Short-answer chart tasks
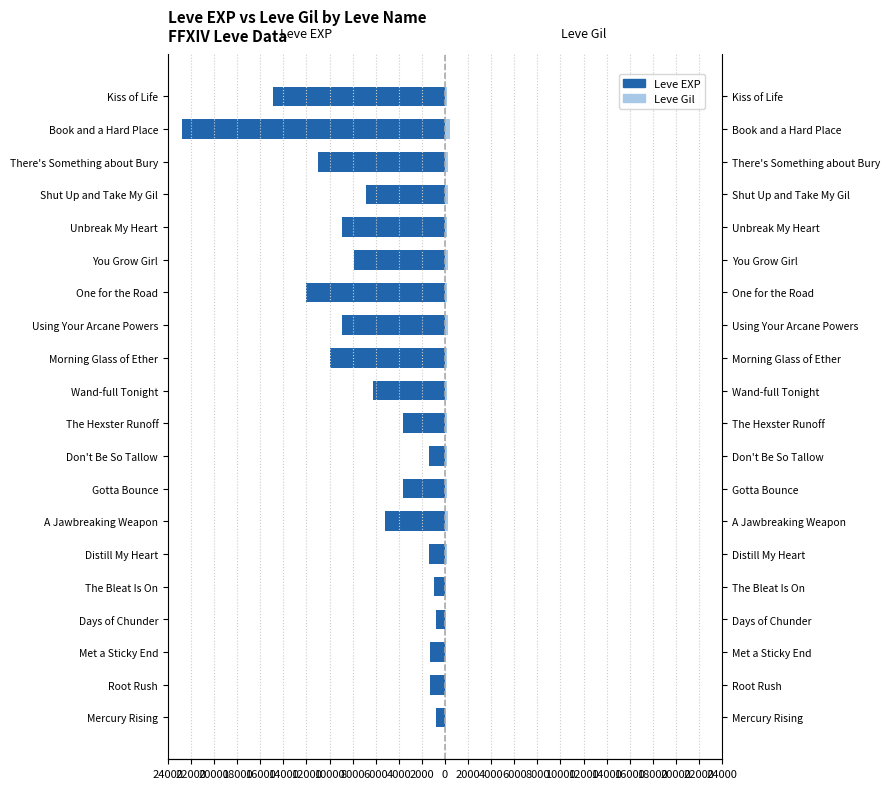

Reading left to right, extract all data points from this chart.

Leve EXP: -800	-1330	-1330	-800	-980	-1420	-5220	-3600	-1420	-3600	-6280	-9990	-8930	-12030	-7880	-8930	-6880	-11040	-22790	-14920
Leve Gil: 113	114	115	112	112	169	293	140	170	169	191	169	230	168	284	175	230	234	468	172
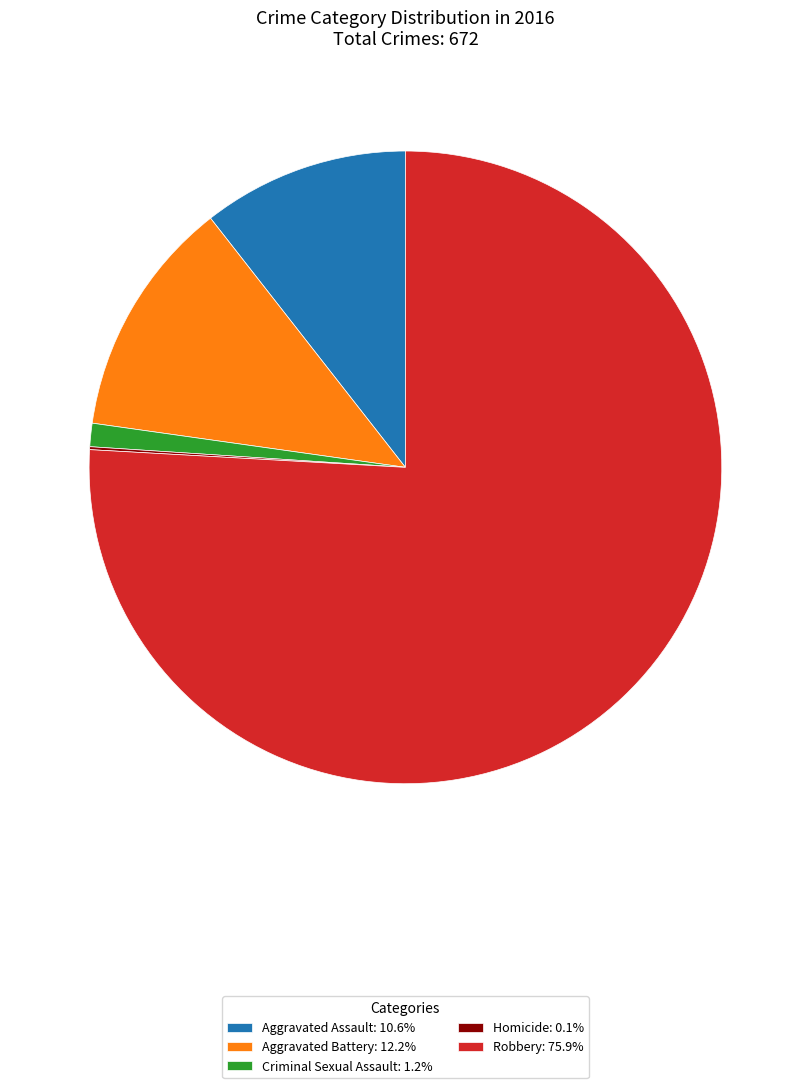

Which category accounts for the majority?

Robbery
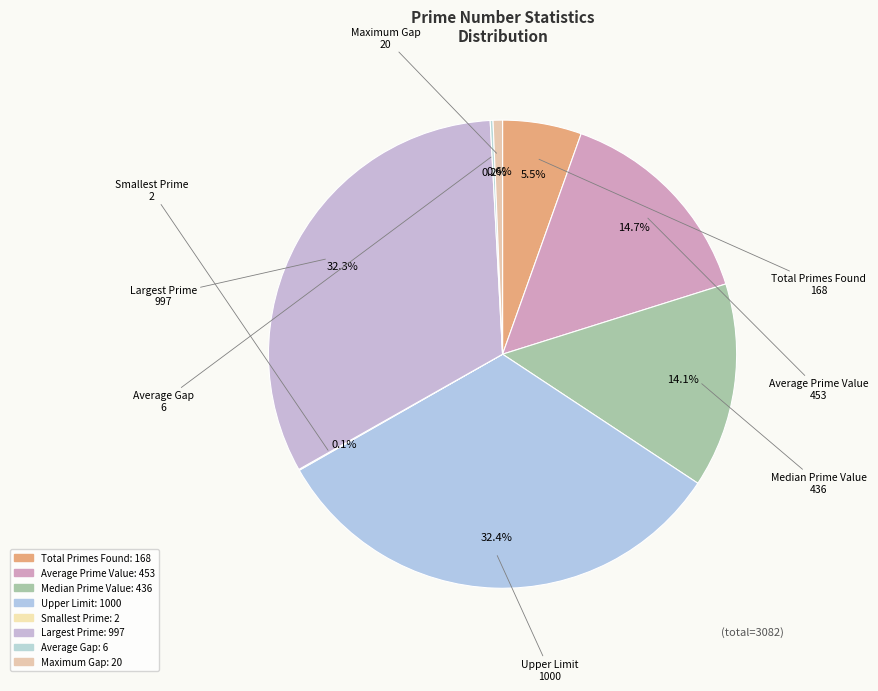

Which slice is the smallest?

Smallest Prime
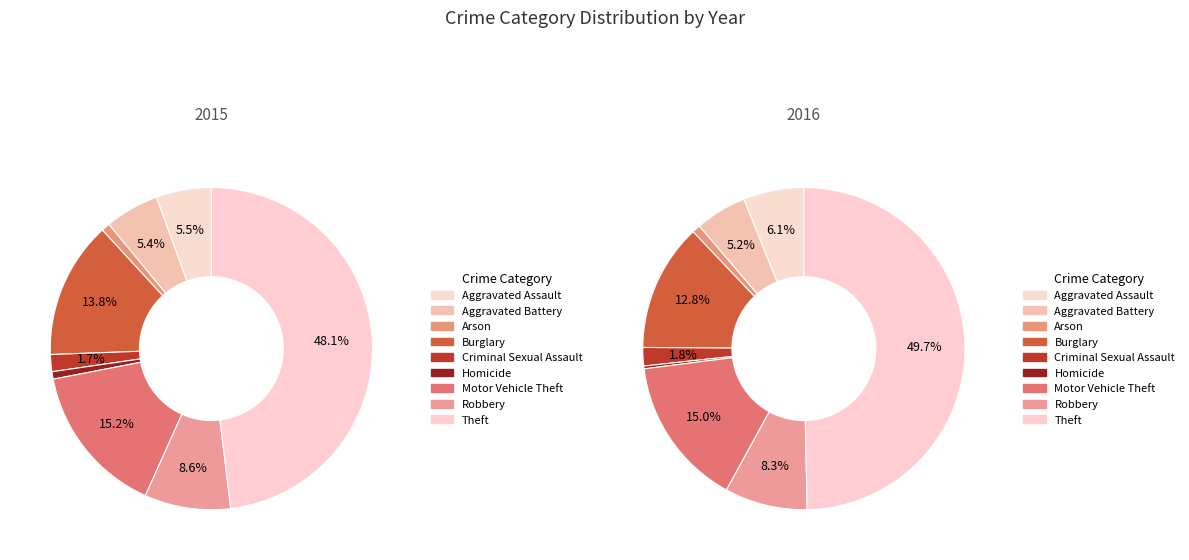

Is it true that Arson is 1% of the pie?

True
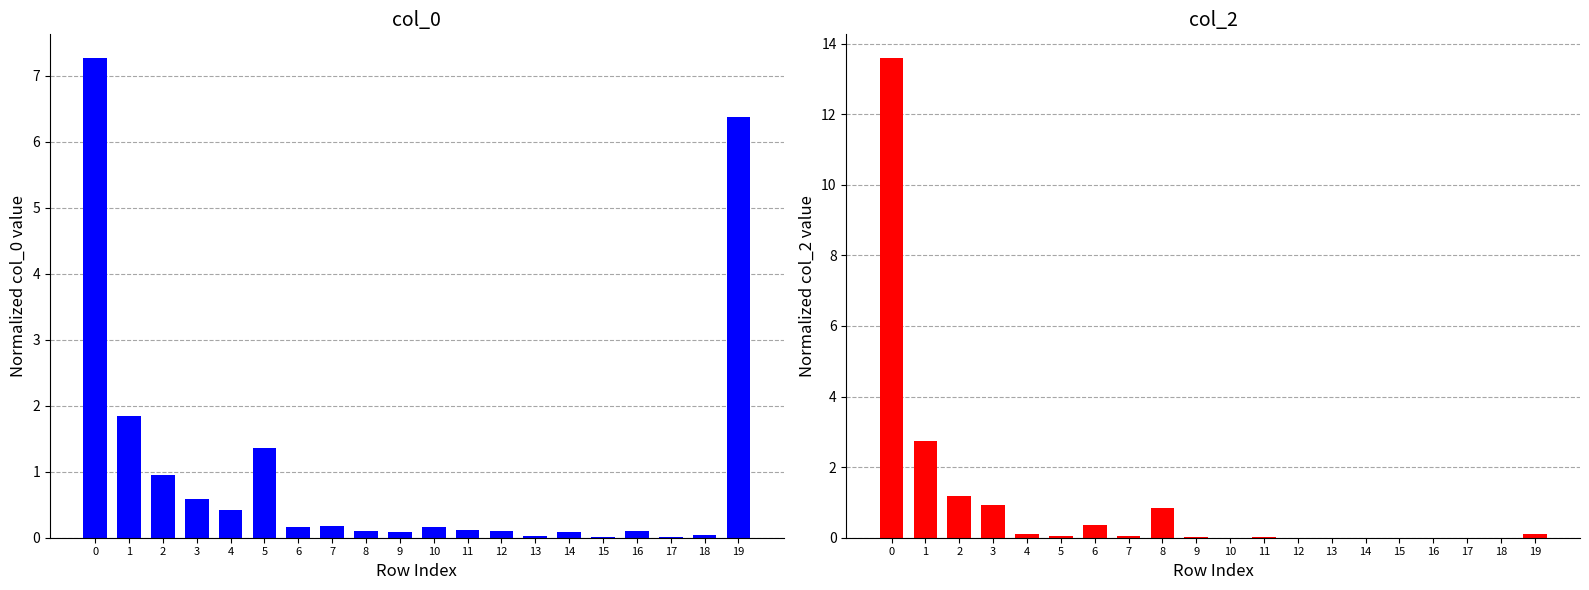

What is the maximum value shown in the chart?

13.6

Exercise brief: Return every line of the records that contains the word "Which".

Solution for this problem:
Which category accounts for the majority?
Which slice is the smallest?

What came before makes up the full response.